• _Page extract_
##############################

Search code examples
stringpython-2.7python-unicoderepresentation

How to return str representation of non- Ascii letters in python


I have a code snippet that can separate Portuguese texts from numbers. The code is:

import re
def name():
    text = u'Obras de revisão e recuperação (45453000-7)'
    splits = text.split(u" (")
    return(str(splits[0].encode("utf8")))
name()

and the output is:'Obras de revis\xc3\xa3o e recupera\xc3\xa7\xc3\xa3o'

but when I write

print(splits[0].encode("utf8"))

the output would be: Obras de revisão e recuperação which is my desired result.

but it doesn't work with the return function. I read the difference between __str__ and __repr__, but still, I am clueless how to get the same output as __str__ with the return inside a function.


Solution

  • You are overthinking this. You use a unicode literal to make your unicode object, and then your splits list will contain unicode objects:

    In [4]: def name():
       ...:     text = u'Obras de revisão e recuperação (45453000-7)'
       ...:     splits = text.split(u" (")
       ...:     return splits
       ...:
    
    In [5]: splits = name()
    
    In [6]: splits
    Out[6]: [u'Obras de revis\xe3o e recupera\xe7\xe3o', u'45453000-7)']
    

    When a list is printed to the screen, the __repr__ of the objects contained in the list is used. However, if you want the __str__, just use print:

    In [7]: for piece in splits:
       ...:     print(piece)

##############################

Dataset excerpts:
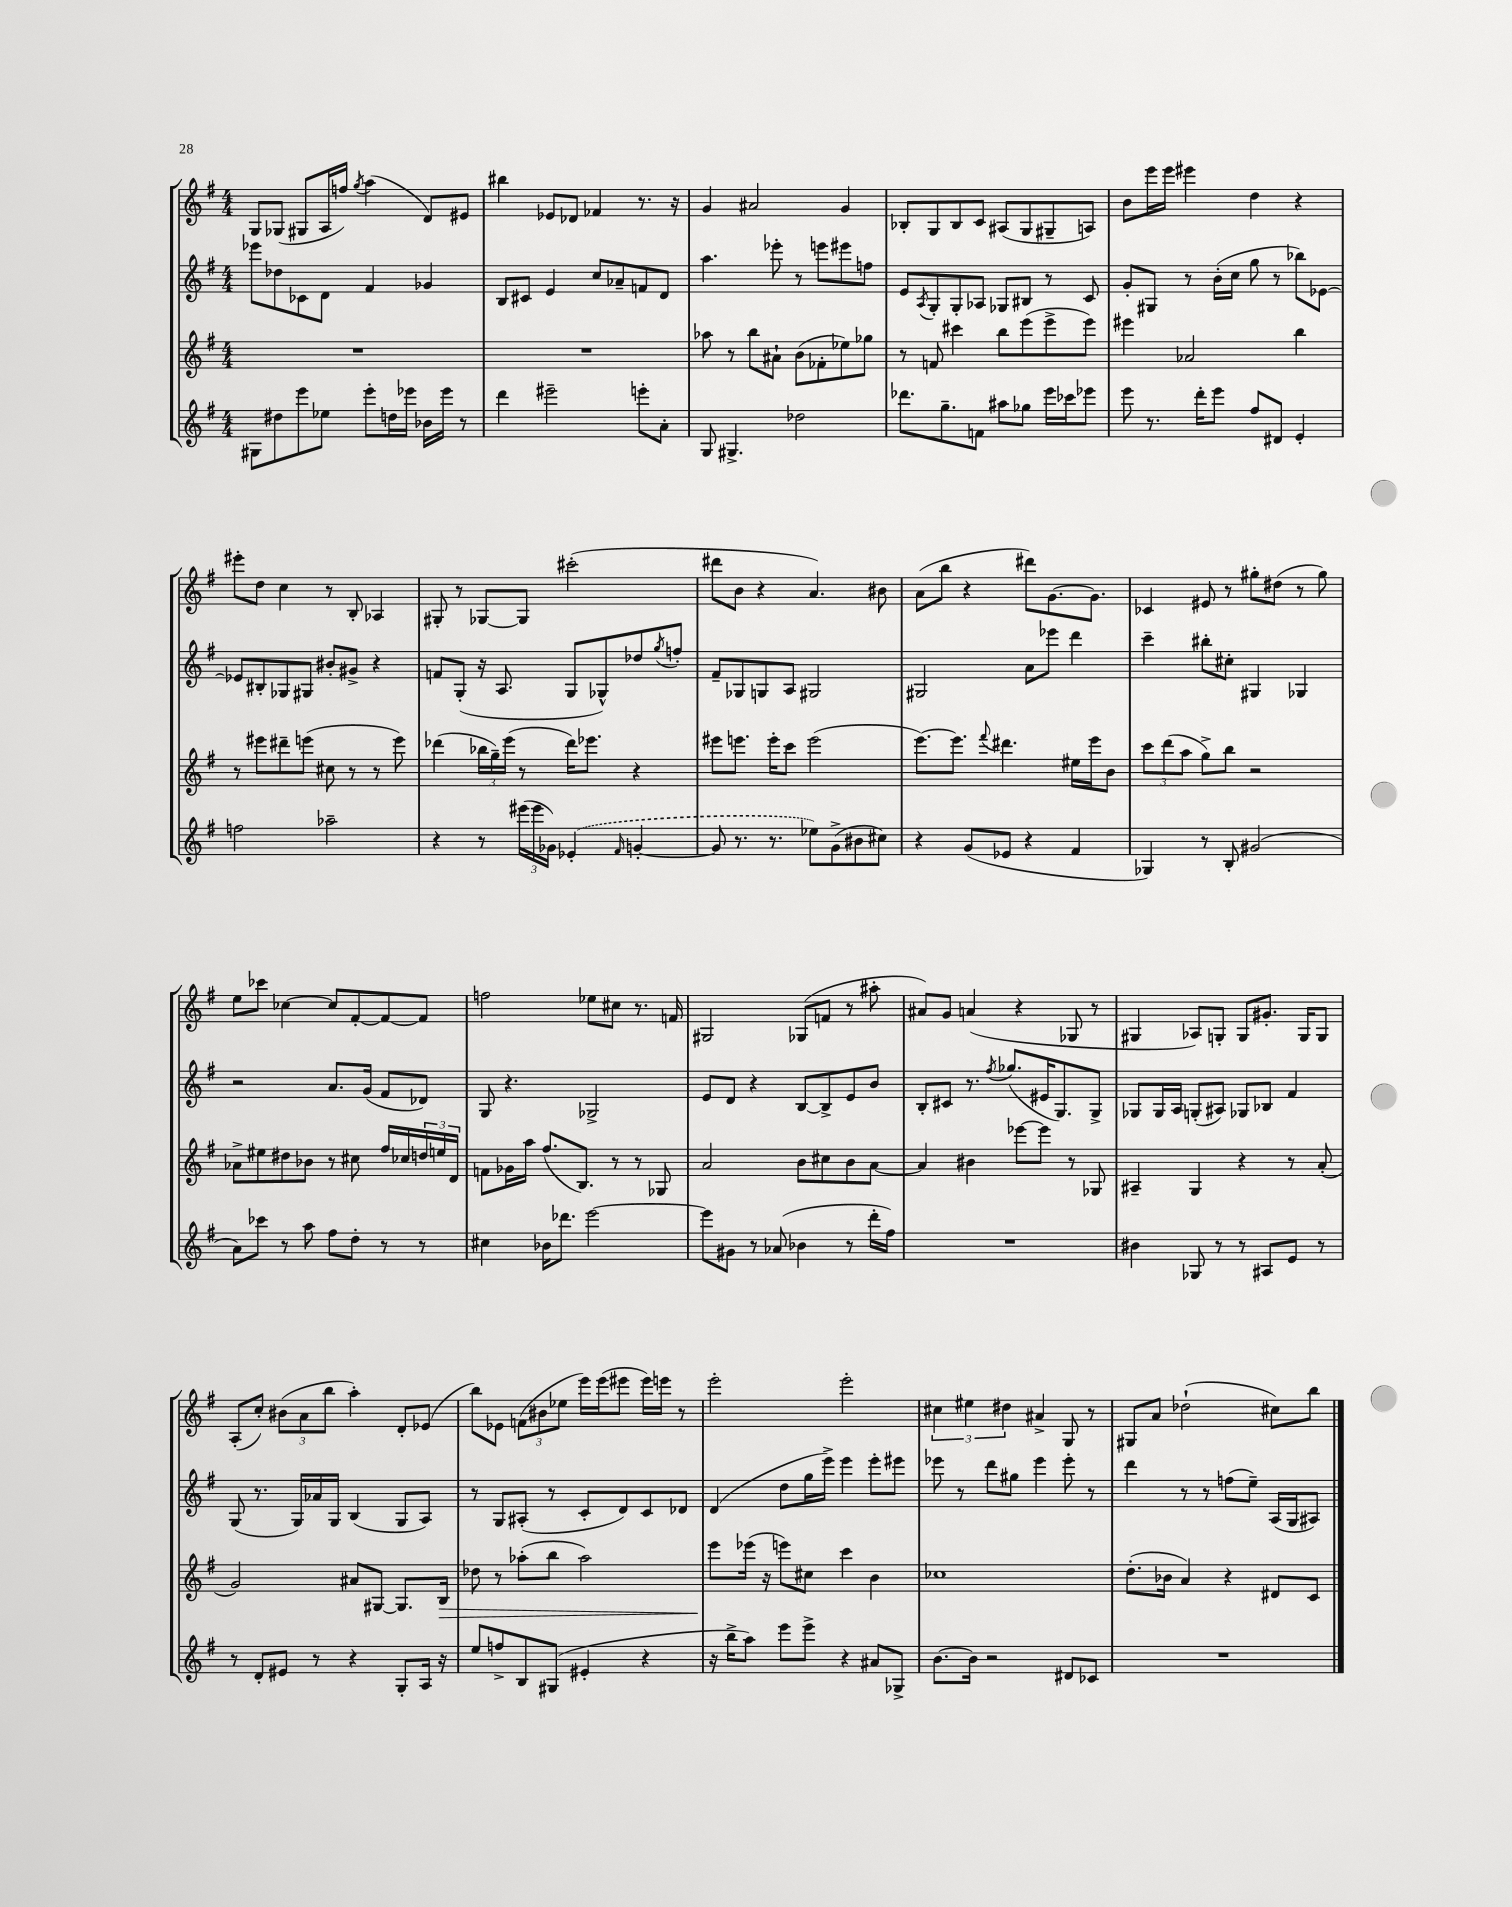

**kern	**kern	**kern	**kern
*staff4	*staff3	*staff2	*staff1
*clefG2	*clefG2	*clefG2	*clefG2
*k[f#]	*k[f#]	*k[f#]	*k[f#]
*M4/4	*M4/4	*M4/4	*M4/4
8G#	1r	8eee-	8G
8dd#	.	8dd-	(8G-
8eee	.	8c-	8G#
8ee-	.	8d	16A
.	.	.	16ff)
.	.	.	8qgg
8eee'	.	4f#	(4aa
16dd	.	.	.
16eee-	.	.	.
16b-	.	4g-	8d)
16eee-	.	.	.
8r	.	.	8e#
=	=	=	=
4ddd	1r	8B	4bb#
.	.	8c#	.
2eee#~	.	4e	8e-
.	.	.	8d-
.	.	8cc	4f-
.	.	8a-~	.
8eee'	.	8f	8.r
8a'	.	8d	.
.	.	.	16r
=	=	=	=
8G	8aa-	4.aa	4g
4.G#^	8r	.	.
.	8bb	.	2a#
.	8a#`	8eee-'	.
2dd-	(8b	8r	.
.	8f-'	8eee	.
.	8ee-)	8eee#	4g
.	8gg-	8ff	.
=	=	=	=
8.ddd-	8r	8e	8B-'
.	.	8qA	.
.	8f	8G'	8G
8.gg~	.	.	.
.	4ccc#	8G'	8B-
8f	.	8A-	8c
8aa#	8bb	8G-	(8A#
8gg-	(8eee	8B#	8G
16eee	8eee^	8r	8G#~
16ccc-	.	.	.
8eee-	8eee)	8c	8A)
=	=	=	=
8eee	4eee#	8g'	8b
8.r	.	8G#	16eee
.	.	.	16eee
.	2a-	8r	4eee#
16ddd'	.	.	.
8eee	.	(16b'	.
.	.	16cc	.
8ff#	.	8gg	4dd
8d#	.	8r	.
4e'	4bb	8bb-)	4r
.	.	[8e-	.
=	=	=	=
2ff	8r	8e-]	8eee#'
.	8eee#	8B#'	8dd
.	8ddd#~	8G-	4cc
.	(8eee	8G#	.
2aa-~	8cc#	8b#'	8r
.	8r	8g#^	8B'
.	8r	4r	4A-
.	8eee)	.	.
=	=	=	=
4r	(4ddd-	8f	8G#'
.	.	(8G'	8r
8r	24bb-	16r	[8G-
.	24gg~)	.	.
.	.	8.A	.
.	(24eee	.	.
(24eee#	8r	.	8G-]
24eee#	.	.	.
24g-)	.	.	.
(4e-'	16ddd-)	8G	(2ccc#'
.	8.eee-	.	.
.	.	8G-^^)	.
16qqf#	.	.	.
[4g'	4r	8dd-	.
.	.	8qgg	.
.	.	8ff'	.
=	=	=	=
8g]	8eee#	8f#~	8ddd#
8.r	8.eee	8G-	8b
.	.	8G	4r
8.r	16eee'	.	.
.	8ccc	8A	.
8ee-)	(2eee	2G#	4.a)
(8g^	.	.	.
8b#	.	.	.
8cc#)	.	.	8b#
=	=	=	=
4r	[8.eee)	2G#	(8a
.	.	.	8bb
.	8.eee]	.	.
(8g	.	.	4r
.	8qqfff#	.	.
8e-	4.ddd#	.	.
4r	.	8a	8ddd#)
.	.	8eee-	[8.g
4f#	16ee#	4ddd	.
.	16eee	.	8.g]
.	8b	.	.
=	=	=	=
4G-)	12ccc	4ccc~	4c-
.	(12ddd	.	.
.	12aa	.	.
8r	8gg^)	8bb#'	8e#
8B'	8bb	8cc#'	8r
(2g#	2r	4G#	8gg#'
.	.	.	(8dd#
.	.	4G-	8r
.	.	.	8gg#)
=	=	=	=
8a)	8a-^	2r	8ee
8ccc-	8ee#	.	8ccc-
8r	8dd#	.	[4cc-
8aa	8b-	.	.
8ff#	8r	8.a	8cc-]
8dd'	8cc#	.	[8f#'
.	.	(16g	.
8r	16ff#	8f#	8f#_
.	16cc-	.	.
8r	24dd	8d-)	8f#]
.	24ee	.	.
.	24d	.	.
=	=	=	=
4cc#	8f	8G	2ff
.	16g-	4.r	.
.	16aa	.	.
16b-	(8.ff#	.	.
8.ddd-	.	.	.
.	8.B)	.	.
[2eee	.	2G-^	8ee-
.	8r	.	8cc#
.	8r	.	8.r
.	8G-	.	.
.	.	.	16f
=	=	=	=
8eee]	2a	8e	2G#
8g#	.	8d	.
8r	.	4r	.
(8a-	.	.	.
4b-	8b	[8B	(8G-
.	8cc#	8B^]	8f
8r	8b	8e	8r
16ddd'	[8a	8b	8aa#'
16ff#)	.	.	.
=	=	=	=
1r	4a]	8B'	8a#)
.	.	8c#	8g
.	4b#	8.r	(4a
.	.	8qff#	.
.	.	(8.gg-	.
.	[8eee-	.	4r
.	8eee-]	16e#	.
.	.	8.G)	.
.	8r	.	8G-
.	8G-	8G^	8r
=	=	=	=
4b#	4A#~	8G-	4G#
.	.	16G-	.
.	.	16A	.
8G-	4G	(8G'	8A-)
8r	.	8A#)	8G'
8r	4r	8G-	8G
8A#	.	8B-	8.g#'
8e	8r	4f#	.
.	.	.	16G
8r	(8a'	.	8G
=	=	=	=
8r	2g)	(8G	(8A'
8d'	.	8.r	8cc')
8e#	.	.	(12b#
.	.	16G)	.
.	.	.	12a
8r	.	16a-	.
.	.	.	12bb
.	.	16G	.
4r	8a#	(4B	4aa')
.	[8G#	.	.
8G'	8.G#]	8G	8d'
16A	.	8A)	(8e-
16r	16B	.	.
=	=	=	=
8ee	8dd-	8r	8bb)
8ff^	8r	8G	8e-
8B	(8aa-'	(8A#'	(12f
.	.	.	12b#
(8G#	8bb	8r	.
.	.	.	12ee-
4e#'	2aa-)	8c'	16eee)
.	.	.	(16eee
.	.	8d)	8eee#
4r	.	8c	16eee#)
.	.	.	16eee
.	.	8d-	8r
=	=	=	=
16r	8eee	(4d	2eee'
16bb^	.	.	.
8aa)	(16eee-	.	.
.	16r	.	.
8eee	8eee)	8dd	.
8eee^	8cc#	16gg	.
.	.	16eee^)	.
4r	4ccc	4eee	2eee'
8a#	4b	8eee'	.
8G-^	.	8eee#	.
=	=	=	=
[8.b	1cc-	8eee-	6cc#
.	.	8r	.
.	.	.	6ee#
16b]	.	.	.
2r	.	8ddd	.
.	.	.	6dd#
.	.	8gg#	.
.	.	4eee-	4a#^
8d#	.	8eee-'	8G
8c-	.	8r	8r
=	=	=	=
1r	(8.dd'	4ddd	8G#
.	.	.	8a
.	16b-	.	.
.	4a)	8r	(2dd-`
.	.	8r	.
.	4r	(8ff	.
.	.	8ee~)	.
.	8d#	(16A	8cc#)
.	.	16G	.
.	8c	8A#)	8bb
==	==	==	==
*-	*-	*-	*-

##############################

• _To-do list_
1. From the Python unicode thread, pull out the passage that begins at "but it doesn't" and ends at "splits = name()", word for word.
2. According to the Python unicode thread, what gets used for the objects in a list when that list is printed to the screen?
3. Pick up the Python unicode thread where it ends and write what comes next.

• _Exercise responses_
1.
but it doesn't work with the return function. I read the difference between __str__ and __repr__, but still, I am clueless how to get the same output as __str__ with the return inside a function.


Solution

  • You are overthinking this. You use a unicode literal to make your unicode object, and then your splits list will contain unicode objects:

    In [4]: def name():
       ...:     text = u'Obras de revisão e recuperação (45453000-7)'
       ...:     splits = text.split(u" (")
       ...:     return splits
       ...:
    
    In [5]: splits = name()

2. The __repr__ of the objects contained in the list.

3.
       ...:
    Obras de revisão e recuperação
    45453000-7)
    

    Note, .encode returns a byte-string, i.e. a regular, non-unicode Python 2 str. Calling str on it is essentially the identity function, it's already a str when you encode it:

    In [8]: splits[0].encode('utf8')
    Out[8]: 'Obras de revis\xc3\xa3o e recupera\xc3\xa7\xc3\xa3o'
    
    In [9]: str(splits[0].encode('utf8'))
    Out[9]: 'Obras de revis\xc3\xa3o e recupera\xc3\xa7\xc3\xa3o'
    

    You should really, really consider using Python 3, which streamlines this. str in Python 3 corresponds to Python 2 unicode, and Python 2 str corresponds to Python 3 bytes objects.

    So, to clarify things, your name function should work like this:

    In [16]: def name():
        ...:     text = u'Obras de revisão e recuperação (45453000-7)'
        ...:     splits = text.split(u" (")
        ...:     return splits[0]
        ...:
    
    In [17]: print(name())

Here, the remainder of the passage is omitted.